## Input material

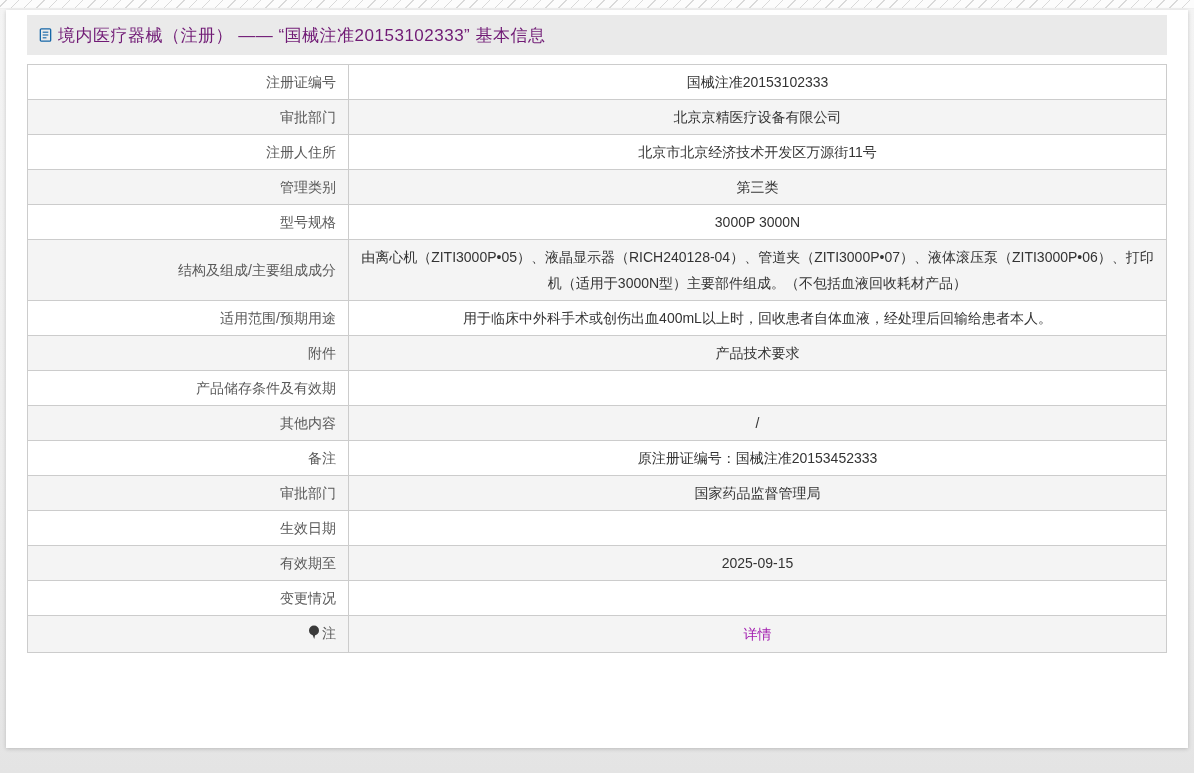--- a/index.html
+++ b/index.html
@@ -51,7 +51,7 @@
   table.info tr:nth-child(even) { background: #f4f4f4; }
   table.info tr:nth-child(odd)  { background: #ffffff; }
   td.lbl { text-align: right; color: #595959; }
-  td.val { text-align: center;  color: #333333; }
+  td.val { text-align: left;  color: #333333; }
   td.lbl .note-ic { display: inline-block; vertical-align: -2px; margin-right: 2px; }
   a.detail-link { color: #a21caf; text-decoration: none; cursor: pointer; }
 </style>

## Exercise instructions
Return the listing verbatim, pictures omitted.

## Response box
--- a/index.html
+++ b/index.html
@@ -51,7 +51,7 @@
   table.info tr:nth-child(even) { background: #f4f4f4; }
   table.info tr:nth-child(odd)  { background: #ffffff; }
   td.lbl { text-align: right; color: #595959; }
-  td.val { text-align: center;  color: #333333; }
+  td.val { text-align: left;  color: #333333; }
   td.lbl .note-ic { display: inline-block; vertical-align: -2px; margin-right: 2px; }
   a.detail-link { color: #a21caf; text-decoration: none; cursor: pointer; }
 </style>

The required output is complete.